Much of this book sifts ground that generations of historians have plowed--the Genet mission, the Jay Treaty, the XYZ Affair, the Whiskey Insurrection and the successful collaboration of Jefferson and Hamilton to keep the United States out of war despite popular pressures to fight on one side or the other. The authors have produced a skillful synthesis that links the story of the rise of political parties in the United States with the struggles over foreign relations, and in the process they shed new light on the early development of American political culture. The authors usually evaluate conflicting evidence on issues of fact that remain controversial after more than two centuries, and they discuss the clashing theories of other historians judiciously. In most cases they make it clear where they come down, and they can expect quarrels on some of their interpretations. General readers may find some of these discussions arcane and skip them. But anyone interested in how this country began under the Constitution will be greatly rewarded by the reading of this book.

The struggles chronicled in this work--how, when and where to tax, what the banking system should be, what is the proper balance between the President and Congress, what is the proper role of government in industrial development, how to carry on foreign trade, and when or whether the United States should intervene in foreign wars--are still the paramount issues of the day.
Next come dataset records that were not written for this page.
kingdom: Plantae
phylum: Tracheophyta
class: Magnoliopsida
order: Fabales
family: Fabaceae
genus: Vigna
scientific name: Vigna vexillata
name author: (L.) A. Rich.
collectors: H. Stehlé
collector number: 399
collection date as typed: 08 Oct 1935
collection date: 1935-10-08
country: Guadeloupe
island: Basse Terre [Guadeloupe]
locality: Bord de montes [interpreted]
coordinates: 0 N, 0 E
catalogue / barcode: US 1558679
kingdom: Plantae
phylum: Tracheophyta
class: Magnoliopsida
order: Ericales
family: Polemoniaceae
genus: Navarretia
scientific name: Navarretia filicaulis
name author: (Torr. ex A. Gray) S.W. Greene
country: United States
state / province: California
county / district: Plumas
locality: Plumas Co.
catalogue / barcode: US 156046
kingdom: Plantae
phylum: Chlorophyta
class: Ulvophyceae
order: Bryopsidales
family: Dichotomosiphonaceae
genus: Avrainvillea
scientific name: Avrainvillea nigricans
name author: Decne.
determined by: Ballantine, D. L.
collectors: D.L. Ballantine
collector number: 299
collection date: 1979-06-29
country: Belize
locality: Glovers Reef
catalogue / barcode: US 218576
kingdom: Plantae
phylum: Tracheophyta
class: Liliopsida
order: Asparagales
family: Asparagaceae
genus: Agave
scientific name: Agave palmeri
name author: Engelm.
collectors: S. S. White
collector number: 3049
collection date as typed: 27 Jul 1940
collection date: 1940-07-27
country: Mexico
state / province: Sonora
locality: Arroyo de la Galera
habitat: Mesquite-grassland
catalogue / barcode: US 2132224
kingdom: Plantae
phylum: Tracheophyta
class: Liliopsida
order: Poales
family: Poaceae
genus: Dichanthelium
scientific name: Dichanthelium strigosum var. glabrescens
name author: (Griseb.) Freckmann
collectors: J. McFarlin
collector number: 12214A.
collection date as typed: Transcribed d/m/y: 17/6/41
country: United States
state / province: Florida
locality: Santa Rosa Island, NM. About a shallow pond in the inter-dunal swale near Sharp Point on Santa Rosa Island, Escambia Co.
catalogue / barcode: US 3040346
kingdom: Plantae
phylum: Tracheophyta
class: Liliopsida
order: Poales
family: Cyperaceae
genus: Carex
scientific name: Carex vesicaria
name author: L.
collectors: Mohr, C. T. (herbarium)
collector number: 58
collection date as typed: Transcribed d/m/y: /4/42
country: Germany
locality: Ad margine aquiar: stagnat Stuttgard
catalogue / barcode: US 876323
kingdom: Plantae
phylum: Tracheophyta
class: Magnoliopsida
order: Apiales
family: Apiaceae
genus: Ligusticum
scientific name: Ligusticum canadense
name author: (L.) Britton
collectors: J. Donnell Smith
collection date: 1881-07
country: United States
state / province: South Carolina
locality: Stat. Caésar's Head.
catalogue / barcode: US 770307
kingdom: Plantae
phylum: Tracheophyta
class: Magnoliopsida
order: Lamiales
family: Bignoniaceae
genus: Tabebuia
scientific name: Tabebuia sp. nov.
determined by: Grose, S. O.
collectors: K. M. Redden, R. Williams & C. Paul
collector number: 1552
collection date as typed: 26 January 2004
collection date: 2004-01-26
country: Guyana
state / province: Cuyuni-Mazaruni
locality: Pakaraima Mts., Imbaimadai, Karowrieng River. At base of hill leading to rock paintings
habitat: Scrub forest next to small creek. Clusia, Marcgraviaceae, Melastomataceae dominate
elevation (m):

The connections between foreign and domestic policies have multiplied since the Age of Federalism, but they are harder to comprehend and not so obvious as when European armies were still deployed in North America. At the end of the 20th Century the United States faces the need to debate and to define what sort of society we are building and what kind of role we are to play in the new global constellation of nations, just as in its earliest days. What is conspicuously missing is the passionate commitment to large visions and great endeavors that united even the bitterest political antagonists when Washington and Adams were President.